YOUR ASSIGNMENT ▸
Could you give the data below again, exactly and completely?
==== RECORDS ====
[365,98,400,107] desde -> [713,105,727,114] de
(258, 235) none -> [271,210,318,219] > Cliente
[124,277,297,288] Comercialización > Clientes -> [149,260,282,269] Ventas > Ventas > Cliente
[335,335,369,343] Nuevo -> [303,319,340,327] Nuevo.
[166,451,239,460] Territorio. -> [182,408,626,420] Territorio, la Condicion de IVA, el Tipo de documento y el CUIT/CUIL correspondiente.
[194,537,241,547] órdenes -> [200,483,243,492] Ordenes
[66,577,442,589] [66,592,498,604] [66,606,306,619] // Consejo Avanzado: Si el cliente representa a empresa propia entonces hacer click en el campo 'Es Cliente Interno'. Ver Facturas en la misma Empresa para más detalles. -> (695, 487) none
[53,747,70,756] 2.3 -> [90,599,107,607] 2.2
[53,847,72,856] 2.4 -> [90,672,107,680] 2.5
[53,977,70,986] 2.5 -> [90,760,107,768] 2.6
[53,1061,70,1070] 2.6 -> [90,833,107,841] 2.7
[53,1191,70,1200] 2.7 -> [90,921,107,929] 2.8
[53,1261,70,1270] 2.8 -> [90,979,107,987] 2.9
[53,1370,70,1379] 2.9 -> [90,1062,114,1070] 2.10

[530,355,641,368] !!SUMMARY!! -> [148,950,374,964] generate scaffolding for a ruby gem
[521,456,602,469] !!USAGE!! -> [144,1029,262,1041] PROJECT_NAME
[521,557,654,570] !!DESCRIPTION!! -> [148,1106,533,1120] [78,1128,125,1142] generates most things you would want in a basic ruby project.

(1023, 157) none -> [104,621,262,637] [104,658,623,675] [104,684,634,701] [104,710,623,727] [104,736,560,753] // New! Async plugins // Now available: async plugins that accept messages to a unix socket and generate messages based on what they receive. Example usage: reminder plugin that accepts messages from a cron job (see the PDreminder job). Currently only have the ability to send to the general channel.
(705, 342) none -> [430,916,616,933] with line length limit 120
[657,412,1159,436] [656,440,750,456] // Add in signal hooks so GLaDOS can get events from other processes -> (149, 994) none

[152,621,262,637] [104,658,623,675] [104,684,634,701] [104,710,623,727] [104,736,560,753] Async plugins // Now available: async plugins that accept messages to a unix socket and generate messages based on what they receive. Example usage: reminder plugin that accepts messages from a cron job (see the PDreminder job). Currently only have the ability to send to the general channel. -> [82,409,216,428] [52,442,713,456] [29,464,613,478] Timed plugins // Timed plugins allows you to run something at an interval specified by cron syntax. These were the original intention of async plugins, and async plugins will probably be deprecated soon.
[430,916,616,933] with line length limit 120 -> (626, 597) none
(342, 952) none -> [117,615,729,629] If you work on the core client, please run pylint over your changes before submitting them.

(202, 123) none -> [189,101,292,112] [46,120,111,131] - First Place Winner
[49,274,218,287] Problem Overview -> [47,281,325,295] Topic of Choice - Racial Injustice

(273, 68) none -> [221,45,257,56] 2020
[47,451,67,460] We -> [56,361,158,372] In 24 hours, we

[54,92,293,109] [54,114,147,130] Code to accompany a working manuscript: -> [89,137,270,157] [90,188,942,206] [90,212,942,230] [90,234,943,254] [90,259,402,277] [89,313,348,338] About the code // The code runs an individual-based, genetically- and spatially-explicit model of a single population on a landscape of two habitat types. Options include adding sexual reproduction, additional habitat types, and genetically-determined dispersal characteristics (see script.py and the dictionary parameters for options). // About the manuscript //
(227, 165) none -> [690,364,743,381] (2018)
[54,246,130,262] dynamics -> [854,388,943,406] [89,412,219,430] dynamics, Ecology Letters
====
TASK RESULT ▸
[365,98,400,107] desde -> [713,105,727,114] de
(258, 235) none -> [271,210,318,219] > Cliente
[124,277,297,288] Comercialización > Clientes -> [149,260,282,269] Ventas > Ventas > Cliente
[335,335,369,343] Nuevo -> [303,319,340,327] Nuevo.
[166,451,239,460] Territorio. -> [182,408,626,420] Territorio, la Condicion de IVA, el Tipo de documento y el CUIT/CUIL correspondiente.
[194,537,241,547] órdenes -> [200,483,243,492] Ordenes
[66,577,442,589] [66,592,498,604] [66,606,306,619] // Consejo Avanzado: Si el cliente representa a empresa propia entonces hacer click en el campo 'Es Cliente Interno'. Ver Facturas en la misma Empresa para más detalles. -> (695, 487) none
[53,747,70,756] 2.3 -> [90,599,107,607] 2.2
[53,847,72,856] 2.4 -> [90,672,107,680] 2.5
[53,977,70,986] 2.5 -> [90,760,107,768] 2.6
[53,1061,70,1070] 2.6 -> [90,833,107,841] 2.7
[53,1191,70,1200] 2.7 -> [90,921,107,929] 2.8
[53,1261,70,1270] 2.8 -> [90,979,107,987] 2.9
[53,1370,70,1379] 2.9 -> [90,1062,114,1070] 2.10

[530,355,641,368] !!SUMMARY!! -> [148,950,374,964] generate scaffolding for a ruby gem
[521,456,602,469] !!USAGE!! -> [144,1029,262,1041] PROJECT_NAME
[521,557,654,570] !!DESCRIPTION!! -> [148,1106,533,1120] [78,1128,125,1142] generates most things you would want in a basic ruby project.

(1023, 157) none -> [104,621,262,637] [104,658,623,675] [104,684,634,701] [104,710,623,727] [104,736,560,753] // New! Async plugins // Now available: async plugins that accept messages to a unix socket and generate messages based on what they receive. Example usage: reminder plugin that accepts messages from a cron job (see the PDreminder job). Currently only have the ability to send to the general channel.
(705, 342) none -> [430,916,616,933] with line length limit 120
[657,412,1159,436] [656,440,750,456] // Add in signal hooks so GLaDOS can get events from other processes -> (149, 994) none

[152,621,262,637] [104,658,623,675] [104,684,634,701] [104,710,623,727] [104,736,560,753] Async plugins // Now available: async plugins that accept messages to a unix socket and generate messages based on what they receive. Example usage: reminder plugin that accepts messages from a cron job (see the PDreminder job). Currently only have the ability to send to the general channel. -> [82,409,216,428] [52,442,713,456] [29,464,613,478] Timed plugins // Timed plugins allows you to run something at an interval specified by cron syntax. These were the original intention of async plugins, and async plugins will probably be deprecated soon.
[430,916,616,933] with line length limit 120 -> (626, 597) none
(342, 952) none -> [117,615,729,629] If you work on the core client, please run pylint over your changes before submitting them.

(202, 123) none -> [189,101,292,112] [46,120,111,131] - First Place Winner
[49,274,218,287] Problem Overview -> [47,281,325,295] Topic of Choice - Racial Injustice

(273, 68) none -> [221,45,257,56] 2020
[47,451,67,460] We -> [56,361,158,372] In 24 hours, we

[54,92,293,109] [54,114,147,130] Code to accompany a working manuscript: -> [89,137,270,157] [90,188,942,206] [90,212,942,230] [90,234,943,254] [90,259,402,277] [89,313,348,338] About the code // The code runs an individual-based, genetically- and spatially-explicit model of a single population on a landscape of two habitat types. Options include adding sexual reproduction, additional habitat types, and genetically-determined dispersal characteristics (see script.py and the dictionary parameters for options). // About the manuscript //
(227, 165) none -> [690,364,743,381] (2018)
[54,246,130,262] dynamics -> [854,388,943,406] [89,412,219,430] dynamics, Ecology Letters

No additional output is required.